Bu yazının Tanin’de yayınlandığı 17 Nisan 1910 günü, Le Moniteur Oriental’de de farklı bir sesle aynı konu haber olur: “Yeter artık! Öğrenciler, kulaklarından tutularak, iyilikle ya da kötülükle sınıflarına sokulmalıdır.”

İş buralarda kalmamış gündem Osmanlı sarayına sıçramıştır. Veliaht Abdülmecid Efendi, bir veli olma sıfatıyla da bu öğrenci boykotuyla çok yakından ilgilenir. Padişah’a, Sadrazam’a, Meclis-i Mebusan’a, Meclis Reisi Ahmet Rıza Bey’e başvuran Abdülmecid Efendi bir çözüm rica eder.

Çözüm beklerken, Tevfik Fikret’in o ana kadar göstermiş olduğu başarılı çalışmalara dikkati çekerek, onun yokluğunda, okulu önemli bir tehlikenin beklediğini de ifade etmekten geri durmaz.

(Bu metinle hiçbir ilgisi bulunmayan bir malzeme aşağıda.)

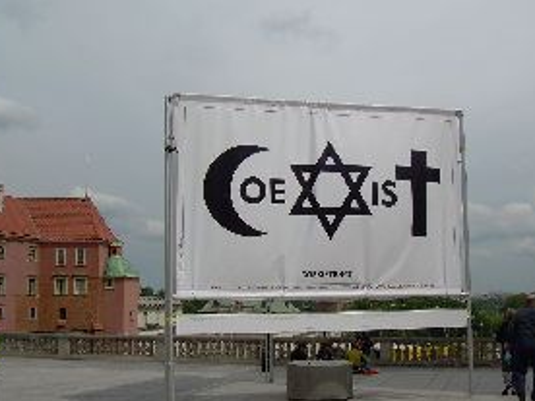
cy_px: 184
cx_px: 305
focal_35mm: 47
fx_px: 726
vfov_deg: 30.9
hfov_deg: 40.3
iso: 50
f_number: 4.6
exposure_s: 1/841
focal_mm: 6.3
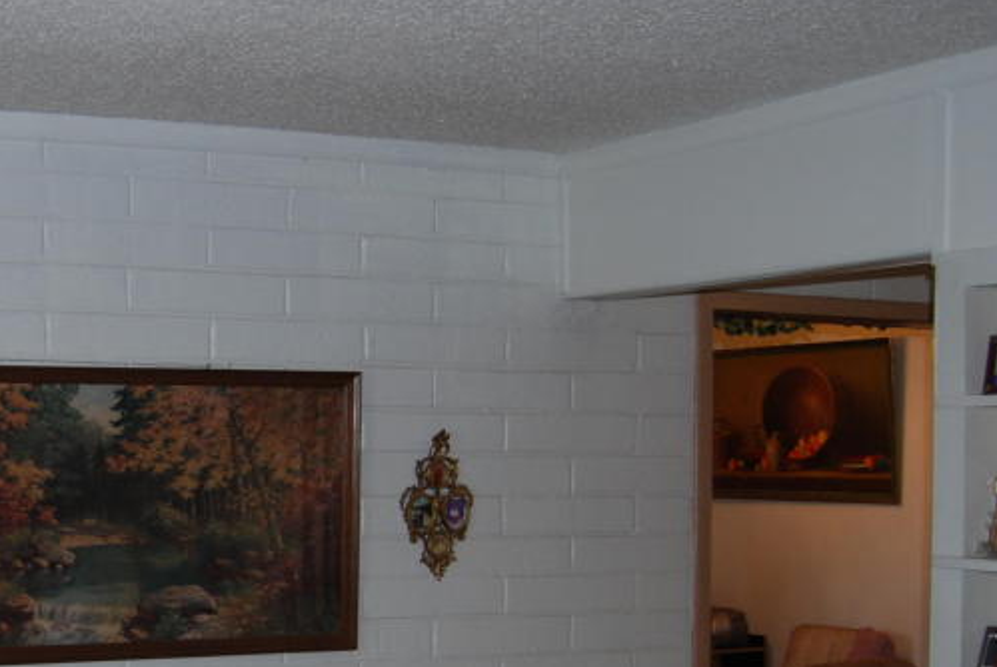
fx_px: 1719
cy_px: 535
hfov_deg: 30.8
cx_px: 87
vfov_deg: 21.7
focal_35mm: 62
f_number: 3.5
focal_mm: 18
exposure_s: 1/60
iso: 200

Tartışma, tartışma… derken, sorunu küçümseyip yok sayan hükümet parti içinde bu konuyu görüşmeye alır. Ancak çıkan sonuç çok keskindir: “Ortada büyütülecek bir olay yoktur. Hükümet Maarif Nazırı’nın icraatını onaylamaktadır.”

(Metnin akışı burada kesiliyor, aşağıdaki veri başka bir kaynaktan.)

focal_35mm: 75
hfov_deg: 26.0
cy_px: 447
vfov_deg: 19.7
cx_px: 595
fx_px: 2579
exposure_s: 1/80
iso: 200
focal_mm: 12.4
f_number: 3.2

Konu kapanmış gibi görünse de, dönemin milletvekillerinden bazıları konuyu Sadrazam’a taşıyıp dayatmacı değil de, daha demokratik bir çözüm için uğraşırlar. Bu girişimler sonuç verir; geçici olsa da Sultani Müdürlüğü’ne, Maarif Meclisi üyesi Ahmet Naim Bey’in getirilmesi fikri ortaya atılır. Bu fikir eylemci öğrencilerce zaferin ilk ayağı olarak düşünülür ve İçişleri Bakanı Talat Bey’e çektikleri telgrafta, büyük öğretmenleri Tevfik Fikret’in geri dönüşüne kadar, Ahmet Naim Bey’in vekalet müdürlüğünü tanıyacaklarını bildirirler. Ancak telgraflarına yanıt alamayan öğrenciler, 24 Nisan 1910 günü Salih Zeki’nin asaleten Sultani Müdürlüğü’ne atandığını öğrenirler. Artık Tevfik Fikret’in geri dönme ihtimali kalmamıştır.

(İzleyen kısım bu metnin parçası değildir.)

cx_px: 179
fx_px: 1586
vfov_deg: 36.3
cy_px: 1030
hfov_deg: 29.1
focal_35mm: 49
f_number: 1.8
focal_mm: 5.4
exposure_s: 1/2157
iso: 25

Toplanıp Tevfik Fikret’e giderler. Tevfik Fikret eğitim tarihimizin örgütlü ilk öğrenci boykotunu bitiren şöyle bir konuşma yapar:

 “Gördünüz ki, idare işlerini halletmek, talebenin hakkı ve haddi değildir. Mektebe gideceksiniz. “Fikret’e kapılanlar mektebi bitirmekten ümidi olmayan birkaç haylazdır” diyenlerin bu iddiasını çürütmek vazifenizdir. Mektebi başarıyla bitirip onlara ispat edeceksiniz ki beni sevenler, kaçaklar, haylazlar değildir. Doğrulukla, ciddilikle memlekete bağlı gençlerdir. Ancak o zaman benim izzet-i nefsimi töhmet altında kalmaktan kurtarmış olursunuz.”

Boykot, gönül rızasıyla olmasa da sona erer. Her ne kadar sıradan, silik gibi görünse de, iki hafta kadar süren bu öğrenci eylemi; iyi bir öğretmenin öğrenci üzerinde nasıl etki bıraktığına dair ilginç hikâyeler bırakmıştır eğitim tarihine. En azından çok sevdiğim bir sözü onaylaması adına benim içimi ferahlatan bir hikayedir Tevfik Fikret ve Sultani öğrencilerinin hikâyesi: “İyi bir öğretmen yeryüzündeki Tanrıdır.”